* Material provided

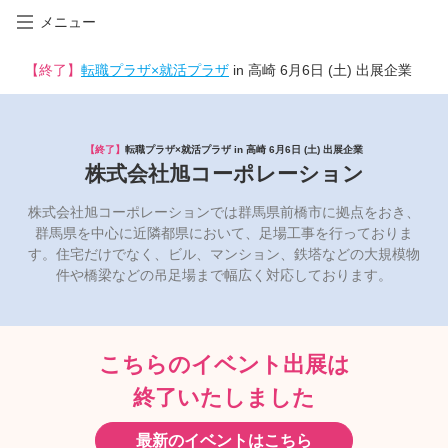
メニュー
【終了】
転職プラザ×就活プラザ
in 高崎 6月6日 (土) 出展企業
【終了】
転職プラザ×就活プラザ in 高崎 6月6日 (土) 出展企業
株式会社旭コーポレーション
株式会社旭コーポレーションでは群馬県前橋市に拠点をおき、
群馬県を中心に近隣都県において、足場工事を行っておりま
す。住宅だけでなく、ビル、マンション、鉄塔などの大規模物
件や橋梁などの吊足場まで幅広く対応しております。
こちらのイベント出展は
終了いたしました
最新のイベントはこちら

* Task to complete
The final stretch of the listing, from the line containing "株式会社旭コーポレーションでは群馬県前橋市に拠点をおき、" through its last line, both included, is to be output exactly and by itself.

* Result for this task
株式会社旭コーポレーションでは群馬県前橋市に拠点をおき、
群馬県を中心に近隣都県において、足場工事を行っておりま
す。住宅だけでなく、ビル、マンション、鉄塔などの大規模物
件や橋梁などの吊足場まで幅広く対応しております。
こちらのイベント出展は
終了いたしました
最新のイベントはこちら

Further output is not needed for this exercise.